Chi square test of independence

# Chi Square Test of Independence

## Chi square distribution method

In this post we would look at the Chi Square test of independence method of Hypothesis testing.

The Chi Square tests or Chi Square Calculation is used to perform Hypothesis testing on categorical variables that we might encounter.

The Chi Square Calculation is used to determine whether or not there is a significant relationship between two nominal (categorical) variables.

When to use Chi Square Test?

For example,
During the pandemic (Covid-19), there was news that females were less likely to get affected by the novel corona virus as compared to males.

Now, you would like to perform some hypothesis testing and check whether the claim holds good or not.

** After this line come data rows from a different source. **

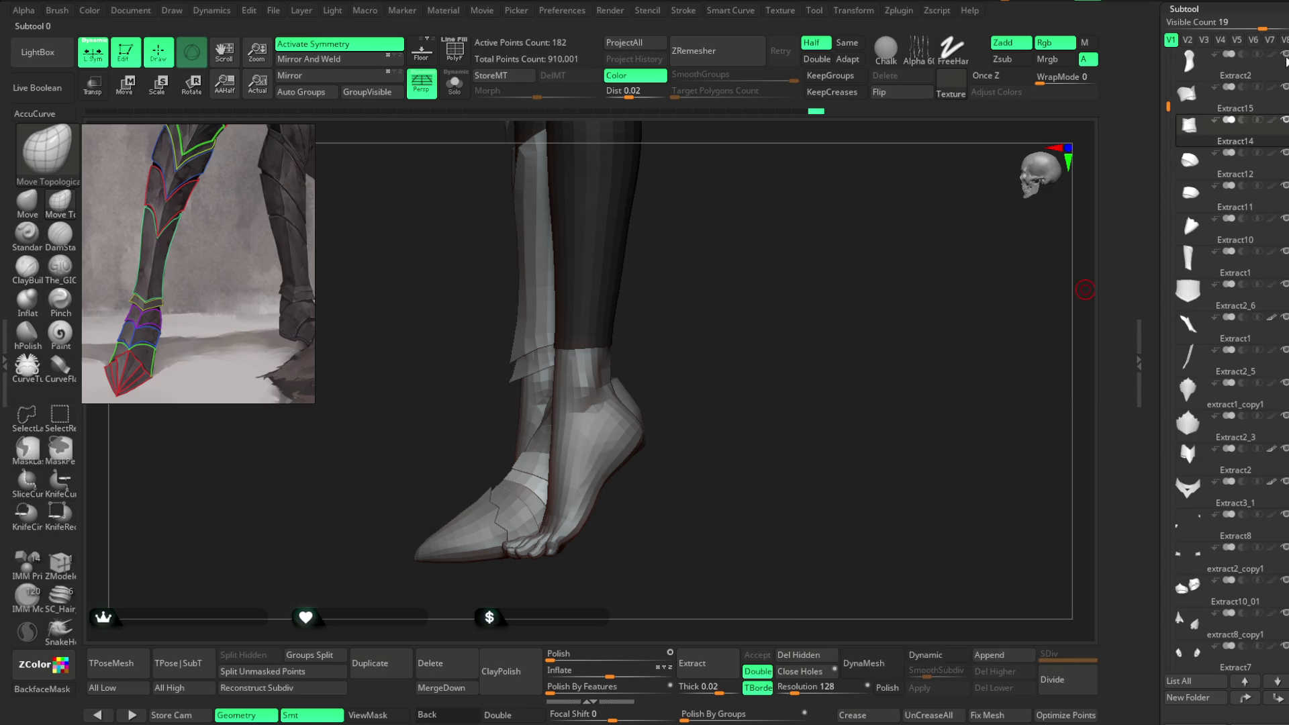
Step: Rotate to a side view of the feet and select the boot subtool Extract2
{"action": "mouse_move", "coordinate": [852, 360]}
{"action": "left_mouse_down"}
{"action": "mouse_move", "coordinate": [816, 354]}
{"action": "mouse_move", "coordinate": [813, 380]}
{"action": "mouse_move", "coordinate": [884, 342]}
{"action": "left_mouse_up"}
{"action": "mouse_move", "coordinate": [783, 248]}
{"action": "left_mouse_down"}
{"action": "mouse_move", "coordinate": [839, 241]}
{"action": "mouse_move", "coordinate": [812, 273]}
{"action": "mouse_move", "coordinate": [741, 291]}
{"action": "mouse_move", "coordinate": [752, 304]}
{"action": "mouse_move", "coordinate": [745, 293]}
{"action": "mouse_move", "coordinate": [757, 293]}
{"action": "mouse_move", "coordinate": [743, 294]}
{"action": "mouse_move", "coordinate": [763, 290]}
{"action": "left_mouse_up"}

Since male and female are categorical variables here, you would use the Chi Square Calculation (or the Chi Square Tests) to perform your hypothesis testing.

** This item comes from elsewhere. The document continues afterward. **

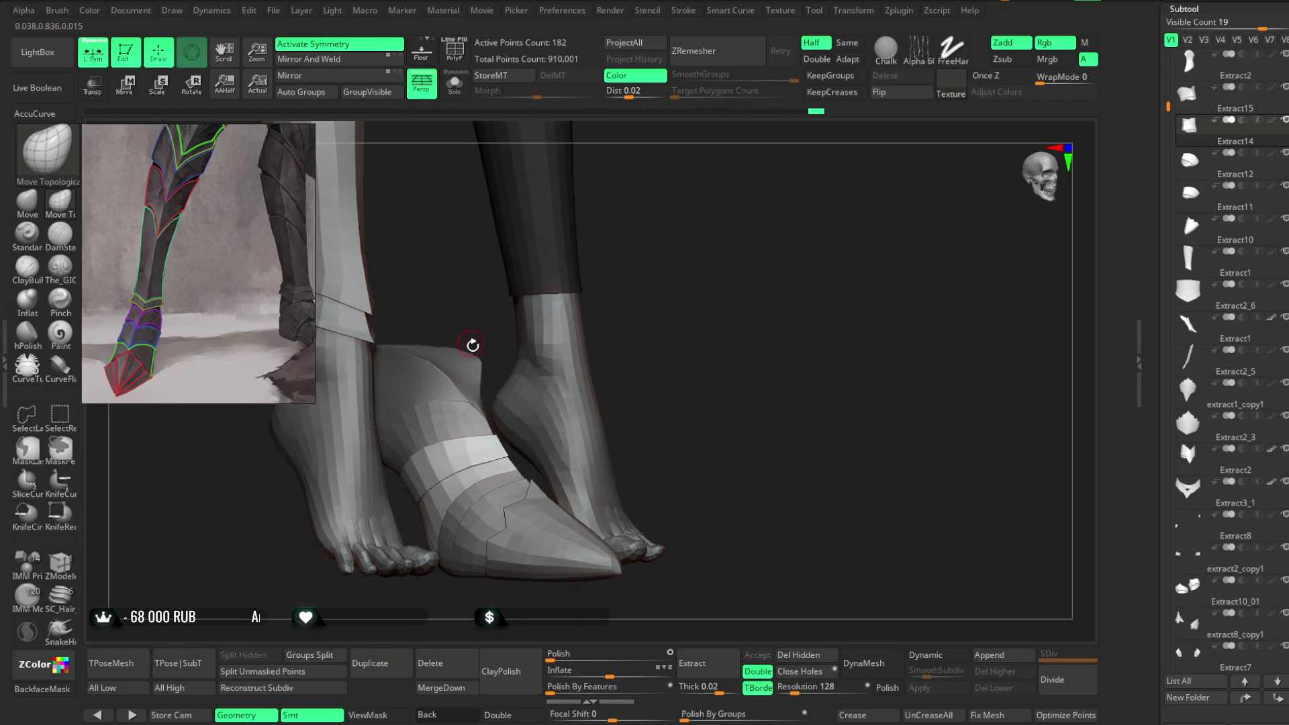
{"action": "left_click", "coordinate": [420, 378], "text": "alt"}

How do we do the Chi Square Calculation?

First, we defined our null and alternate hypothesis as following:

Ho (Null Hypothesis) = Male and Female are equally likely to get affected by the virus.
H1 (Alternate Hypothesis) = Male and Female are NOT equally likely to get affected by the virus.

Chi Square Calculation

Now that our null and alternate hypothesis is defined, we start by assuming the null hypothesis is true.
We decide to take a sample of let’s say 1000 people who were affected by covid-19.
Since our null hypothesis (assumed true) was that both male and female are equally likely to get affected (meaning 50% chance of male and 50% chance of female getting affected), we would expect 500 out of the 1000 sample to be males and remaining 500 to be female.

This is what we are expecting (not a factual reality).

Now, after taking the sample we find that, out of the 1000 people (affected by covid-19) 620 turned out to be males and remaining 380 turned out to be females.

Let’s tabulate this data as follows:

Category Expected Observed
Male 500 620
Female 500 380

Now, the Chi Square Formula or the Chi Square Equation is given as:

X^2 = Summation[ ( O - E )^2 / E ]

Basically, you would find the difference between the Observed value (O) and Expected Value (E), take the square of this difference and divide by the Expected value.
You would find this value for each category (male and female in our example) and take the sum.

Chi Square Calculation for our example.

Male: (620 - 500 )^2 / 500
= 14400 / 500
= 28.8

Female: (380-500)^2 / 500
= 14400 / 500
= 28.8

Summation:
28.8 + 28.8 = 57.6

Therefore our Chi Square Calculation comes out as 57.6

To make our decision we need two more metrics.

One is the degree of freedom and the other is the significance level.

Degree of freedom is the number of categories - 1.
So, in our example, it is 2 - 1 = 1.
Since we had only 2 categories.

Let’s take the significance level as 5%.

Now, using the degree of freedom and the significance level we would calculate the Chi Square Critical Value from the Chi Square Distribution given below.
The first column depicts the degree of freedom and the first row depicts the significance level for which we want to find the critical value. In our example, the critical value comes out as 3.84

This Critical Value is then compared with the Chi Square we had calculated earlier.
If our calculated Chi Square is more than the critical value then we can cay that the observed frequencies of the categories (males and females in our example) is significantly different from the expected values and thus we can reject our null hypothesis.

Since our Chi Square calculation came out as 57.6, we can reject our null hypothesis and conclude that males and females are not equally likely to get affected by the virus.